Faculty Experiences - Lisa Gerrard
LISA GERRARD
Writing Programs
| Interview Topics What matters most to you in your teaching? How are you using technology as a tool to achieve your teaching goals? How have your students responded to your use of technology? What new goals do you have for using technology in teaching? | Pedagogy Create closer community Group projects Immediate feedback Journals Role-playing Student presentations | Technology Blogs (weblogs) Chat sessions Class web site Discussion board MOO virtual reality environment Network Assistant (software) Virtual environments |
Building Community in the Classroom
I teach writing, and one of my goals is to teach students to shape their work in a lot of different ways. I also try to create a community in the classroom.
I like students to feel comfortable and relaxed where they can make
friends and not be afraid to express themselves. They should not feel
as if they will be judged every time they open their mouths.

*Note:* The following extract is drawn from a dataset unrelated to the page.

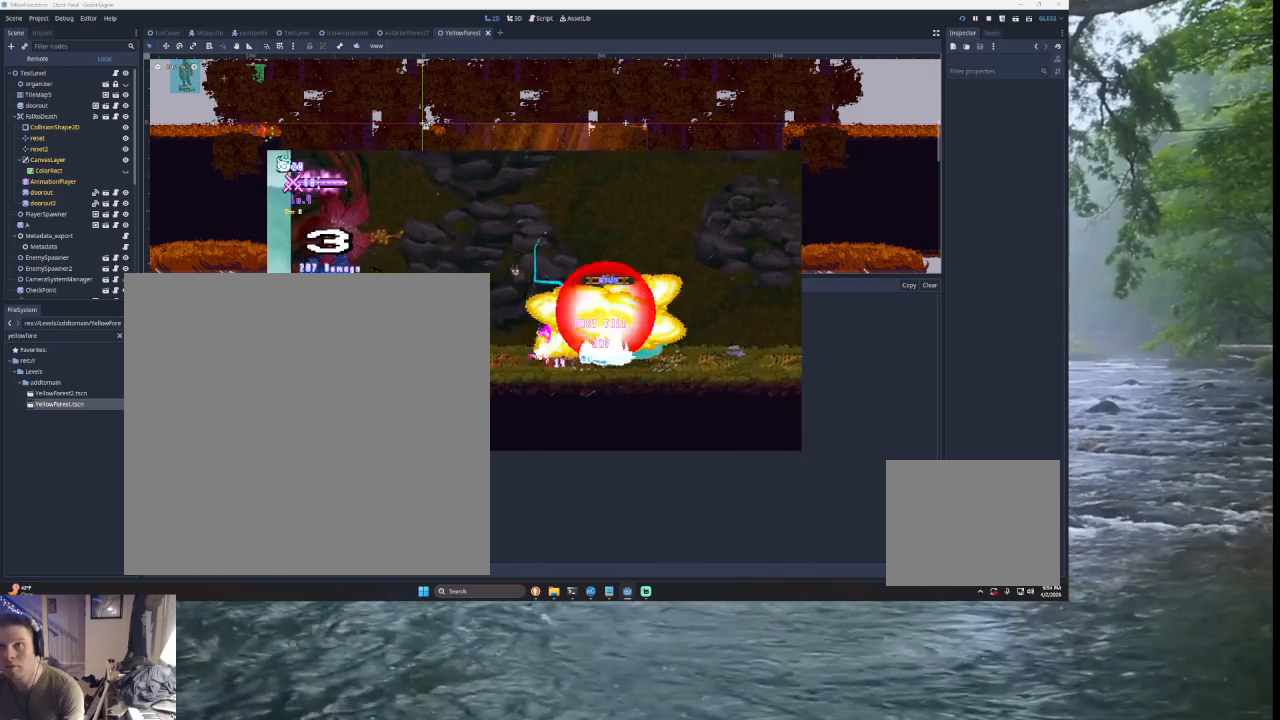
{"buttons": [], "left_stick": "center", "right_stick": "center", "events": [[33, "L3", "up"], [100, "left_stick", "center"]]}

I also
think it's important that the class is hands-on and that I don't do a
lot of lecturing.
I use the online discussions boards and chat rooms on our web site to create a community. I have students work in small face-to-face groups first, so that they can get to know each other in real life. Then the groups make informal presentations in the chat room, or initiate a discussion with the class. Students are very comfortable talking in the chat rooms; they are much more willing to participate there than in face-to-face discussions of twenty people. The chat room makes it easier for everyone to join the conversation.
I also use a MOO, a virtual reality environment where students can take on characters and give them descriptions. They can also interact by typing commands that show their characters performing actions, e.g., "Joe waves at Carole." The MOO is also used by people outside of the class, so students interact with complete strangers as well as with their classmates. This feature gives students practice writing for audiences other than the teacher and their peers. Students can also see how effective their rhetorical skills are because their writing usually elicits an immediate reaction from others. Writing in a MOO also gives students practice writing descriptively; they can create places-e.g., rooms or gardens--and furnish them with items such as benches visitors can sit on, books they can read, and people and animals they can interact with. That is, they can program the objects they create, using only words, to respond to commands a visitor to their room might type in (e.g., pet the dog).
I also use a piece of software called Network Assistant in the computer lab which allows me to project images from students' computers. For example, I may give them a passage from one of their papers to revise. Afterwords, I can project what they wrote onto a large screen at the front of the room, so that the class can discuss it and make suggestions for revision.
I use the class web site in several ways. In addition to the chat room, I include links to sources they can use for their papers. In some of my classes, we do rhetorical analysis of web sites and talk about who the audience is, and what the different rhetorical elements of the site are. Also, students can e-mail each other through the web site and meet in small groups in the chat room to work on collaborative projects.
The students seem comfortable with the technology. When I first started teaching my classes with computers (in 1980), I had to teach my students everything from scratch. Now I show them what to do, and most of them have no problems. The students who are most comfortable with the computer help me help the ones with less experience, so that we spend little class time on the technology itself and can focus on writing.
Technology makes it much easier for a writer to revise; and it also helps break students of the notion that they have to write a paper in a single block. They can begin anywhere they want. They can experiment; computers give them flexibility as stylists. I don't know if students are learning more than they did without computers, but much of the writing process is easier for them and a lot more fun.
One of the newest tools for writing instruction is weblogs. Students can keep online journals in which other students comment on their writing and link to sources that might be relevant to their topic. What's happening now with weblogs is a good example of the kind of experimenting that goes on routinely in computers and writing: whenever a new technology comes along, instructors try to see how it might work in the classroom.